*YOUR INSTRUCTIONS*.
Rewrite the data that follows with every "image" changed to "photo" and everything else left unchanged, and leave the pictures out.

*DATA SHOWN*.
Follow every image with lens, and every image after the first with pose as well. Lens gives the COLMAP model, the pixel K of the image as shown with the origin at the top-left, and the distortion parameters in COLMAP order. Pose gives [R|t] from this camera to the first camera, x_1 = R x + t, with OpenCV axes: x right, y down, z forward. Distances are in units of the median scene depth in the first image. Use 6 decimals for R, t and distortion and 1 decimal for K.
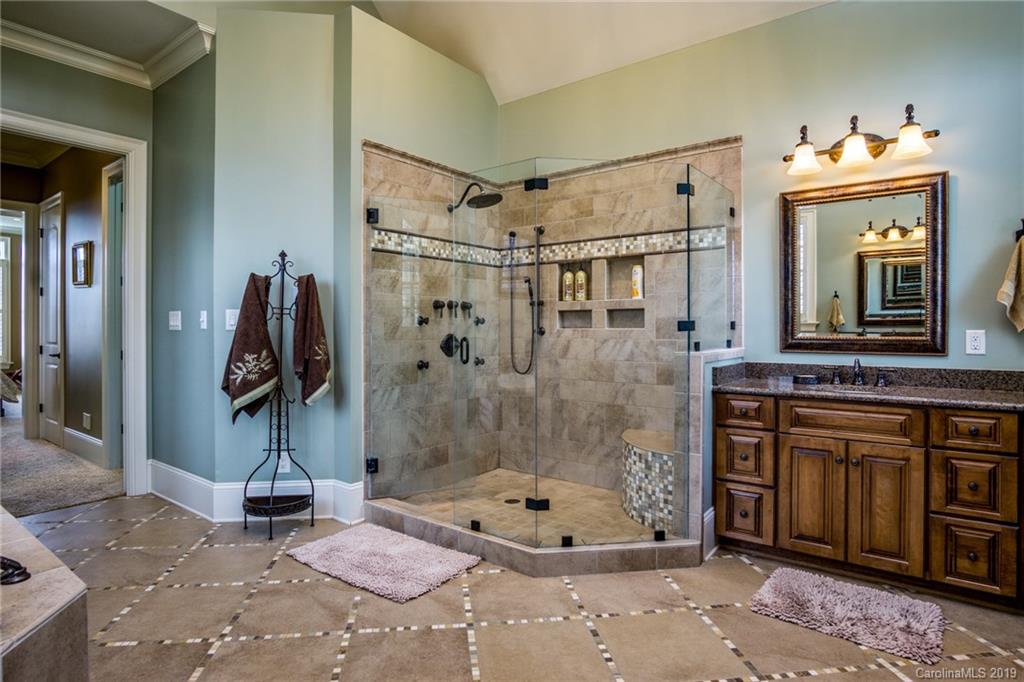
lens RADIAL K [[558.3, 0, 509.7], [0, 558.3, 330.8], [0, 0, 1]] dist [-0.031363, 0.001081]
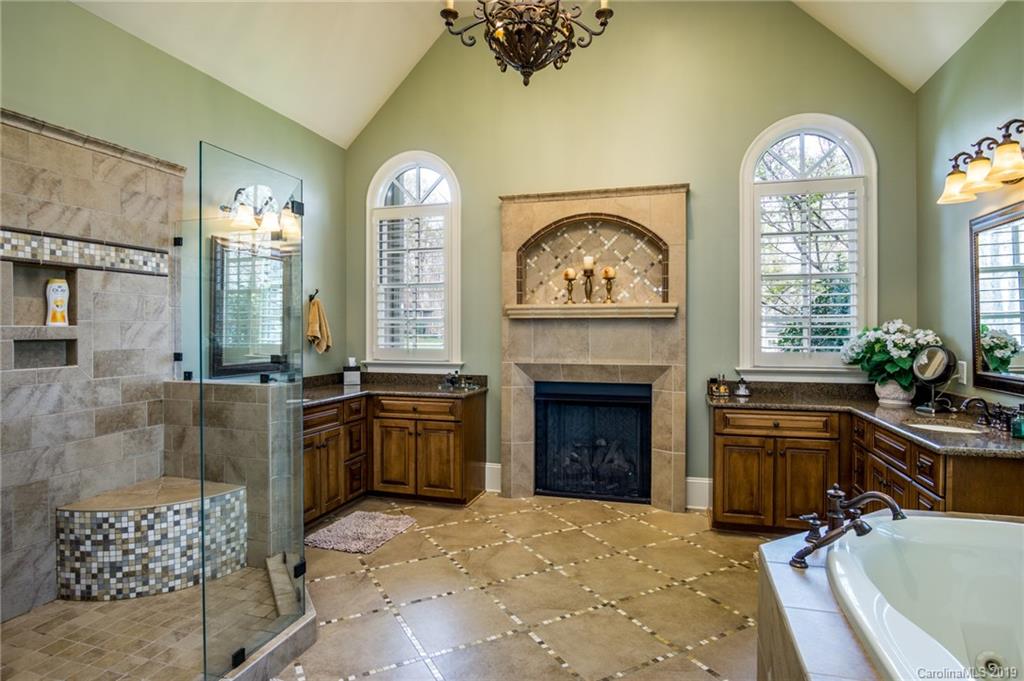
lens RADIAL K [[558.3, 0, 509.7], [0, 558.3, 330.3], [0, 0, 1]] dist [-0.031363, 0.001081]
pose [[-0.358178, -0.002358, 0.933650, -0.662993], [0.003164, 0.999988, 0.003739, -0.053792], [-0.933648, 0.004293, -0.358167, 0.735050]]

*ANSWER SPACE*.
Follow every photo with lens, and every photo after the first with pose as well. Lens gives the COLMAP model, the pixel K of the photo as shown with the origin at the top-left, and the distortion parameters in COLMAP order. Pose gives [R|t] from this camera to the first camera, x_1 = R x + t, with OpenCV axes: x right, y down, z forward. Distances are in units of the median scene depth in the first photo. Use 6 decimals for R, t and distortion and 1 decimal for K.
lens RADIAL K [[558.3, 0, 509.7], [0, 558.3, 330.8], [0, 0, 1]] dist [-0.031363, 0.001081]
lens RADIAL K [[558.3, 0, 509.7], [0, 558.3, 330.3], [0, 0, 1]] dist [-0.031363, 0.001081]
pose [[-0.358178, -0.002358, 0.933650, -0.662993], [0.003164, 0.999988, 0.003739, -0.053792], [-0.933648, 0.004293, -0.358167, 0.735050]]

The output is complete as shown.